Not all of these programs ended up being used to a substantial degree, but they were broadly successful in restoring the confidence of financial market participants and thus reversing the tightening of financial conditions. A closer look at the index in 2020 shows that the Fed managed to reverse over half of the tightening in financial conditions within two to three months (Exhibit 2). Moreover, conditions have continued to ease through the remainder of the year, and the index currently sits at -0.62, signifying marginally easier conditions than prevailed at the end of 2019 (-0.58).

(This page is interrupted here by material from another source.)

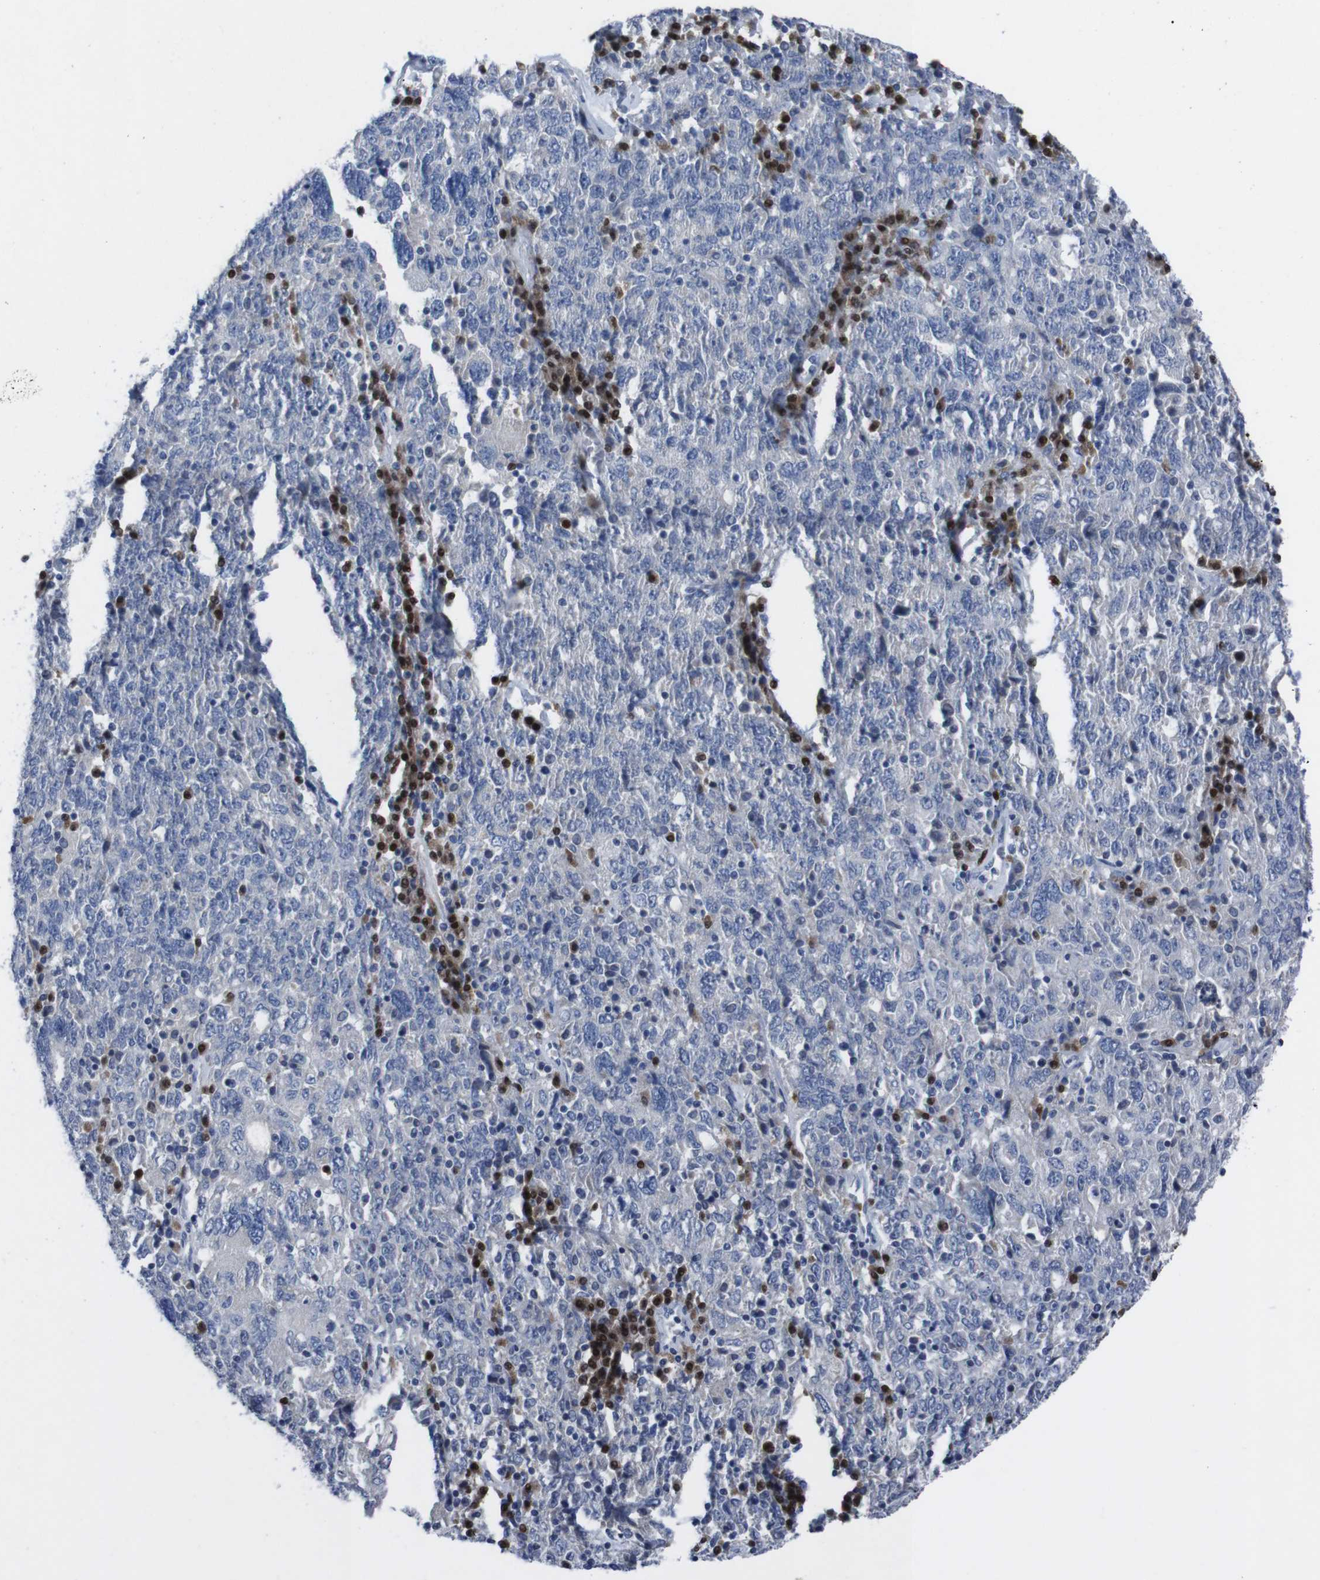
{"staining": {"intensity": "negative", "quantity": "none", "location": "none"}, "tissue": "ovarian cancer", "cell_type": "Tumor cells", "image_type": "cancer", "snomed": [{"axis": "morphology", "description": "Carcinoma, endometroid"}, {"axis": "topography", "description": "Ovary"}], "caption": "The photomicrograph displays no significant positivity in tumor cells of ovarian endometroid carcinoma. (Brightfield microscopy of DAB (3,3'-diaminobenzidine) immunohistochemistry at high magnification).", "gene": "IRF4", "patient": {"sex": "female", "age": 62}}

Exhibit 2: Chicago Fed National Financial Conditions Index: a 2020 close-up

Source: Chicago Fed.

The Fed’s efforts did not go entirely as policymakers had hoped. For example, the Main Street Lending Facility failed to attract much interest. Nonetheless, the broad attempt to engineer easy financial conditions to support an economy that needed all the help it could get clearly worked. With the Fed promising to maintain its easy monetary policy, including asset purchases, until “substantial further progress” has been made toward its dual mandate objectives, there is good reason to expect financial conditions to continue to ease next year.